Accessibility and availability of evidence based medications for addiction treatment (MAT) such as methadone, buprenorphine/naloxone (BNX), and naltrexone (NTX) are critical components of addressing the current opioid epidemic. Yet treatment need vastly exceeds treatment availability, including BNX office-based opioid therapy (OBOT) approaches. New models of MAT provision are being implemented and trialed. One such groundbreaking approach is the Rhode Island (RI) Centers of Excellence in MAT (COE). Designed as bidirectional hubs of MAT induction and (re)stabilization, COEs are intended to complement both traditional opioid treatment programs (OTPs) and jump-start BNX OBOT expansion. In addition to funding 9 COEs to date, uniquely, RI invested in the maintenance and initiation of inmates with OUD onto MAT with a transfer post-release to COEs. However, both approaches necessitate even greater community MAT availability. The new STR grant funds introduce nurse-based supports to BNX prescribers in community healthcare settings, but other health professionals could also help expand MAT reach, namely pharmacists. The goal of this study is to examine how the pharmacy can better optimize treatment expansion by providing pharmacy-based MAT for maintenance. This study aims to develop (R21 phase) then test (R33 phase) a model of MAT maintenance and coordinated care in the pharmacy. To do so, the study will work closely with thought leaders, stakeholders and state leadership to design a pharmacy collaborative practice agreement for the management of OUD using BNX and NTX (P-MAT) that fulfills the Board of Pharmacy?s requirements of the CPA, is agreeable to our study partners Genoa Pharmacy and CODAC, Inc. OTP, safe for patients, and potentially scaleable for further study. R21 phase aims are:
Aim 1 : Develop the P-MAT for the management of OUD, including establishing training components, documentation, management protocols, relapse assessment and management, specifications for conducting urine analysis, patient education, and identifying physical space specifications for patient confidentiality.
Aim 2 : For patient inmates on MAT, assess the feasibility and timing of randomization and transfer to a P-MAT pharmacy post-release. This targeted assessment will inform the R33 design.
Aim 3 : Pilot test P-MAT with up to 10 patients, assessing feasibility of medication dispensing, administration, and monitoring in the pharmacy, and determining patient acceptability of P-MAT. Provided that milestones have been met and stakeholders and leadership endorse advancement to the R33 phase, aims are:
Aim 4 : Expand P-MAT to all six study pharmacies, and assess pharmacist readiness to provide PMAT.

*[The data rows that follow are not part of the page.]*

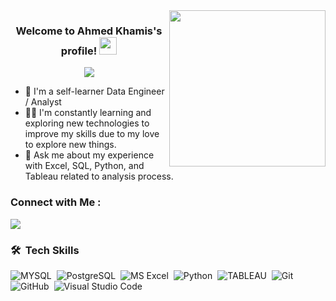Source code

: 
<img width="250" align="right" src="https://c.tenor.com/_DOBjnGspYAAAAAM/code-coding.gif">

<h3 align="center">
  Welcome to Ahmed Khamis's profile!
  <img src="https://media.giphy.com/media/hvRJCLFzcasrR4ia7z/giphy.gif" width="28">
</h3>

<!-- Typing SVG by DenverCoder1 - https://github.com/DenverCoder1/readme-typing-svg -->
<p align="center">
  <a href="https://github.com/DenverCoder1/readme-typing-svg"><img src="https://readme-typing-svg.herokuapp.com/?lines=Data analyst ;Always%20learning%20new%20things&font=Fira%20Code&center=true&width=440&height=45&color=f75c7e&vCenter=true&size=22"></a>
</p> 

- 🏢 I'm a self-learner Data Engineer / Analyst
- 👨‍💻  I'm constantly learning and exploring new technologies to improve my skills due to my love to explore new things.
- 💬 Ask me about my experience with Excel, SQL,  Python, and Tableau related to analysis process.



### Connect with Me :

<a href=linkedin.com/in/ahmed-ahmed-khamis-94495b127 target="_blank"><img src="https://img.shields.io/badge/-AHMED AHMED KHAMIS-0077B5?style=for-the-badge&logo=Linkedin&logoColor=white"/></a>

### 🛠 &nbsp;Tech Skills
![MYSQL](https://img.shields.io/badge/-MYSQL%20-05122A?style=flat&logo=MYSQL)&nbsp;
![PostgreSQL](https://img.shields.io/badge/-PostgreSQL%20-05122A?style=flat&logo=PostgreSQL)&nbsp;
![MS Excel](https://img.shields.io/badge/-Excel%20-05122A?style=flat&logo=Excel)&nbsp;
![Python](https://img.shields.io/badge/-Python%20-05122A?style=flat&logo=python)&nbsp;
![TABLEAU](https://img.shields.io/badge/-tableau%20-05122A?style=flat&logo=tableau)&nbsp;
![Git](https://img.shields.io/badge/-Git-05122A?style=flat&logo=git)&nbsp;
![GitHub](https://img.shields.io/badge/-GitHub-05122A?style=flat&logo=github)&nbsp;
![Visual Studio Code](https://img.shields.io/badge/-Visual%20Studio%20Code-05122A?style=flat&logo=visual-studio-code&logoColor=007ACC)&nbsp;





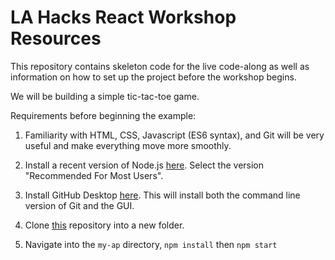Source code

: # LA Hacks React Workshop Resources

This repository contains skeleton code for the
live code-along as well as information on how to
set up the project before the workshop begins.

We will be building a simple tic-tac-toe game.

Requirements before beginning the example:

1) Familiarity with HTML, CSS, Javascript (ES6 syntax), and Git
   will be very useful and make everything move more smoothly.

2) Install a recent version of Node.js [here](https://nodejs.org/en/).
   Select the version "Recommended For Most Users".

3) Install GitHub Desktop [here](https://desktop.github.com/). This will
   install both the command line version of Git and the GUI.

4) Clone [this](https://github.com/punteek/la_hacks_react_workshop)
   repository into a new folder.

5) Navigate into the `my-ap` directory, `npm install` then `npm start`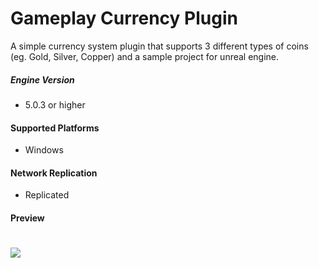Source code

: # Gameplay Currency Plugin

A simple currency system plugin that supports 3 different types of coins (eg. Gold, Silver, Copper) and a sample project for unreal engine.
 
##### Engine Version
+ 5.0.3 or higher

#### Supported Platforms
+ Windows

#### Network Replication
+ Replicated

#### Preview
# ![](/Docs/Preview.PNG)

Aim 5 : Conduct a randomized controlled trial of 250 medication-stabilized (with BNX or NTX) patients with OUD receiving care at a COE or in OBOT, comparing engagement and clinical outcomes for patients followed up in OBOT/COE to those maintained and followed up in P-MAT. Findings may have clinical and policy implications if a P-MAT model effectively engages pharmacists as part of the patient care team for OUD.
Expanding access to medications for addiction treatment can greatly reduce overdose risk and improve the quality of life and health for people with opioid use disorder, but treatment availability and accessibility are limited. Pharmacists helped implement adult immunizations, smoking cessation treatments, naloxone, and may be a key partner in MAT expansion. In a unique statewide program designed to stabilize patient dose, then more quickly connect people to treatment, this proposed project explores the feasibility and utility of partnering pharmacists with treatment providers to improve treatment workflow and achieve better patient outcomes.